• **Problem details**
In the records, swap "phylum" for "division" and give the lines again, starting with the line that contains "common name: European roller" and going on through the line that contains "scientific name: Colletia spinosissima". Leave everything else in those lines unchanged, and give only those lines.

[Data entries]
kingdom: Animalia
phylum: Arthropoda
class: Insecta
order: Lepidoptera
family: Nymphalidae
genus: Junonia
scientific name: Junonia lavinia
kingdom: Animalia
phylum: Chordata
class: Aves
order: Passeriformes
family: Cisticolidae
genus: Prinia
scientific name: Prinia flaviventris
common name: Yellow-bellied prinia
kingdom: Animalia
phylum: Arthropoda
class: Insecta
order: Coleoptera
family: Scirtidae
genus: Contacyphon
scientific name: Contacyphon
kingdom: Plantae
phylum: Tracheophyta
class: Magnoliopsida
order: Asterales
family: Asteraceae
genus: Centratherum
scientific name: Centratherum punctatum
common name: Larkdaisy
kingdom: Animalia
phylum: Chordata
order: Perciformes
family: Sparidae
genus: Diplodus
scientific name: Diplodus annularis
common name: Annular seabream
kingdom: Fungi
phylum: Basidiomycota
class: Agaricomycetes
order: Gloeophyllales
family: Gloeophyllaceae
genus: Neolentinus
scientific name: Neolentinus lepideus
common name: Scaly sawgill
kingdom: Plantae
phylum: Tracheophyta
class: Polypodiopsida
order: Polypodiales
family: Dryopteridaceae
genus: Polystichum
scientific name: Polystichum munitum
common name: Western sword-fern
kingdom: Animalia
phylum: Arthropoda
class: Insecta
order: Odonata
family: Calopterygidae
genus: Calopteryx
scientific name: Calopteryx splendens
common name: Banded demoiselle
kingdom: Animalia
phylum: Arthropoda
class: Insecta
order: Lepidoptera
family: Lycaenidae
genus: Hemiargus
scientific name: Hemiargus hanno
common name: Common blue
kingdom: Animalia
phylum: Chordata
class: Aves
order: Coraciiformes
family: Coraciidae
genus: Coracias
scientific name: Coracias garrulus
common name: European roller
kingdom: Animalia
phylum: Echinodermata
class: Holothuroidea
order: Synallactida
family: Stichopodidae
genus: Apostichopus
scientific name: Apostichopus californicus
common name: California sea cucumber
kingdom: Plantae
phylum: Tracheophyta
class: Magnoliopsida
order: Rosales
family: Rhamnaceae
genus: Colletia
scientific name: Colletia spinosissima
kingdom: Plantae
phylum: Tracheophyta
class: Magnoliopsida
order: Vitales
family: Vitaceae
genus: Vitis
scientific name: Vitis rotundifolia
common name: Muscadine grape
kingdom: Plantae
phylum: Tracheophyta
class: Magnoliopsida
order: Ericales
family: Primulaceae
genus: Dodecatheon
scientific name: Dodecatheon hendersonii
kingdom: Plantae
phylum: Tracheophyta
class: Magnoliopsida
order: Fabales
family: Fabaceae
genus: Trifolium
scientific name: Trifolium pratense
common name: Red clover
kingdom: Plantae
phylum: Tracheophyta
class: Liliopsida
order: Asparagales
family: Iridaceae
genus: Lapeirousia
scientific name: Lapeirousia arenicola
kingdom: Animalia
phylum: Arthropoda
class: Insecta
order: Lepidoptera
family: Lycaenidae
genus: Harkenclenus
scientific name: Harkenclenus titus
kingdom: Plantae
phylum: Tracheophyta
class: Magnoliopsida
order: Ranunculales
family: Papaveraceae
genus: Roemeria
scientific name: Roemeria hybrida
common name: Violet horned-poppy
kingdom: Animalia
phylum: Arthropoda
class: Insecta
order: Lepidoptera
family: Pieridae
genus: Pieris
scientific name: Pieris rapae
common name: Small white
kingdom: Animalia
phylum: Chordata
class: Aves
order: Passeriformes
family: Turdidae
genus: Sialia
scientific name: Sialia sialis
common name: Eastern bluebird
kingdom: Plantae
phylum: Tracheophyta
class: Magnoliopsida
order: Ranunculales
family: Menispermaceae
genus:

• **Full solution**
common name: European roller
kingdom: Animalia
division: Echinodermata
class: Holothuroidea
order: Synallactida
family: Stichopodidae
genus: Apostichopus
scientific name: Apostichopus californicus
common name: California sea cucumber
kingdom: Plantae
division: Tracheophyta
class: Magnoliopsida
order: Rosales
family: Rhamnaceae
genus: Colletia
scientific name: Colletia spinosissima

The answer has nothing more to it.